Beyond Integrated Information Theory
A bold theory has seized the scientific community. Despite being tragically incorrect — and receiving over a decade of considerate evaluation — it won’t go away. While IIT badly misses its target, it leaves us with lessons that are vital to moving the discussion of consciousness forward.
Called Integrated Information Theory (IIT), this framework aims to explain consciousness in physical terms. IIT is in a competition to become the established scientific view of the phenomenon. Boldly, IIT claims to measure that ineffable thing called consciousness with a single number, 𝚽. If their theory is true, your dimensions not only include height and weight, but also your consciousness value.
IIT does not actually fit any data and is made of opaque, custom math. This makes IIT difficult to refute. You can’t point to contradictory evidence because the theory cannot, in practice, be falsified (applying it to human consciousness is impossible). Few can argue against the math because, along with being rather advanced, IIT uses many custom constructs.
IIT also lingers because of several strengths of the theory, which are not inconsequential.
This leaves the world in a weird place, a spot that bothers me. I encountered IIT in my research on machine consciousness but never took it seriously. Chatting with elite neuroscientists about my project, they kept asking me about IIT. What did I think of it? Whenever I turned the question around, I got a curious answer: “I don’t quite get the math”. How can we, as a community, make sense of the evolving scientific landscape around consciousness if we can’t accurately place IIT? Is IIT complex out of necessity, or as a survival mechanism? (to stop ordinary, non-IIT-obsessed neuroscientists from swatting it down)

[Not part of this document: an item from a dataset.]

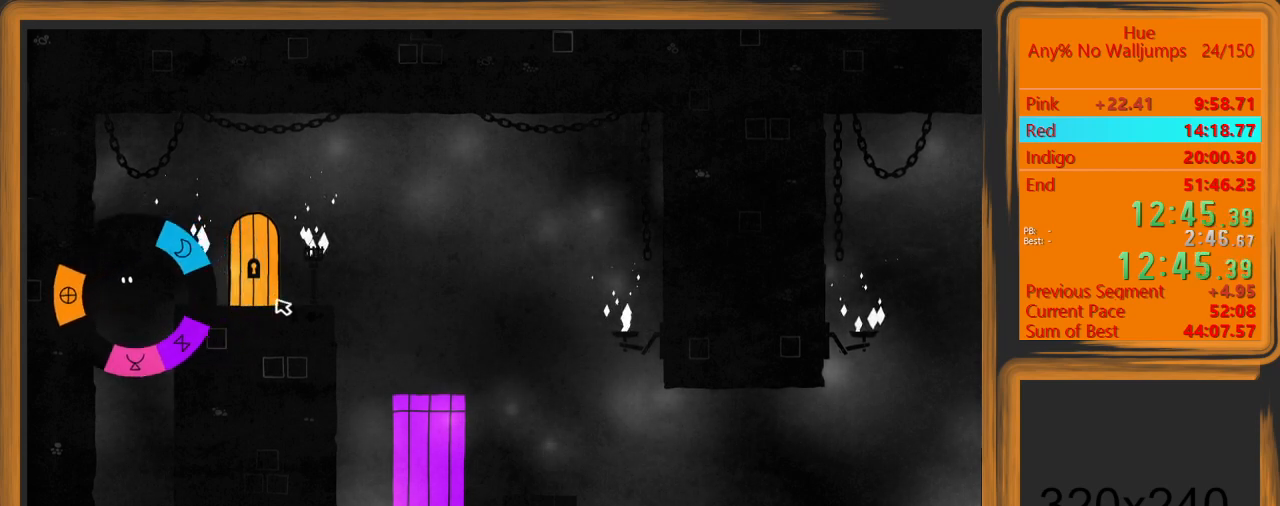
{"keys": ["d"], "mouse": ["left"], "events": []}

I took the time to dive into every nook and cranny of the IIT formulation. My initial goal, to create an explanatory IIT resource, changed as I realized the payoff was not worth the effort for most readers. Even a streamlined explanation would take hours to read, and require no shortage of mental effort. When I realized the greatness of these depths, along with several grave errors in the theory’s construction, I switched tactics.
Instead I’ll lay bare for you several flaws I see in the theory, constructively framed as “Lessons” to be learned for the next round of work. I’ll also document the terrific contributions IIT has made towards unravelling consciousness (“Foundations” for future study). You need to make up your own mind about IIT, I hope this article furthers those ends. For those who will dive deeper by reading the IIT paper and muscling through the math, I hope my tips speed your journey.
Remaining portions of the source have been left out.